View change design 2 (correct)

each replica sends new primary \(2f+1\) PREPAREs for recent ops
new primary waits for \(2f+1\) VIEW-CHANGE requests
new primary sends NEW-VIEW msg to all replicas with
- complete set of VIEW-CHANGE msgs
- list of every op for which some VIEW-CHANGE contained 2f+1 PREPAREs
- i.e., list of final ops from last view
If a replica executes an op, will new primary know of that op?
replica only executed after receiving \(2f+1\) COMMITS
maybe \(f\) of those were lies, from faulty replicas, who won’t tell new primary
but \(f+1\) COMMITs were from replicas that got \(2f+1\) matching PREPAREs
new primary waits for view-change requests from \(2f+1\) replicas
- ignoring the f faulty nodes
- \(f+1\) sent COMMITs, \(f+1\) sent VIEW-CHANGE
- must overlap

Can the new primary omit some of the reported recent operations?
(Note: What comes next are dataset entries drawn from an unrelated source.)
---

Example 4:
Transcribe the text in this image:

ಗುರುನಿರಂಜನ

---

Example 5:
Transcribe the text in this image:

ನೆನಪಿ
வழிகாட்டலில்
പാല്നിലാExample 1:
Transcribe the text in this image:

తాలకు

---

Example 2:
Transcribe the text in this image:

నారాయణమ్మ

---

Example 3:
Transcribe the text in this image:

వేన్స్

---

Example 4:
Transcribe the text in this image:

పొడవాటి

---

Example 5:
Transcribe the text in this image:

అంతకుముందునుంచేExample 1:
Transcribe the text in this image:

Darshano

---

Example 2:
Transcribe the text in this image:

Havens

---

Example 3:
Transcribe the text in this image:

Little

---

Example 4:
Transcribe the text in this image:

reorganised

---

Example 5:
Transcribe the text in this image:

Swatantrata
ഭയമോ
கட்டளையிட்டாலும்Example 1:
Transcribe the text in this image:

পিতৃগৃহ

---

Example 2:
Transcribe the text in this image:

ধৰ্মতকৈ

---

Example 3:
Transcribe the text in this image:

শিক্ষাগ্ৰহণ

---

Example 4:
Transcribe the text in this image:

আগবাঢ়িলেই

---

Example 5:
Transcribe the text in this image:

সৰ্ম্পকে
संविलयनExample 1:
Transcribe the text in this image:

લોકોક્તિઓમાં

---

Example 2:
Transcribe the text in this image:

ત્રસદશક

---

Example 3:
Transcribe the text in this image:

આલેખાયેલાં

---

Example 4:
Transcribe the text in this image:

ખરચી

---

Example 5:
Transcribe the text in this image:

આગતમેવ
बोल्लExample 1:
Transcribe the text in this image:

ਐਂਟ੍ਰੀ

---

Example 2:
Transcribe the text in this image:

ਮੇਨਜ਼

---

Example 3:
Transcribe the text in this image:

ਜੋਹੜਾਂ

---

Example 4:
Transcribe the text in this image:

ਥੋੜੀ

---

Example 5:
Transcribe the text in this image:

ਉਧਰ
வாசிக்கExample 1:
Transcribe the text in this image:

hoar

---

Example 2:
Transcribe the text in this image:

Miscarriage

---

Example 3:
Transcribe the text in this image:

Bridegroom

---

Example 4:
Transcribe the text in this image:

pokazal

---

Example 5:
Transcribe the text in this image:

no, NEW-VIEW must include signed VIEW-CHANGE messages

Paper also discusses

checkpoints and logs to help good nodes recover
various cryptographic optimizations
optimizations to reduce # of msgs in common case
fast read-only operations

What are the consequences of more than \(f\) corrupt servers?

can the system recover?

What if the client is corrupt?

Suppose an attacker can corrupt one of the servers

exploits a bug, or steals a password, or has physical access, &c
why can’t the attacker corrupt them all?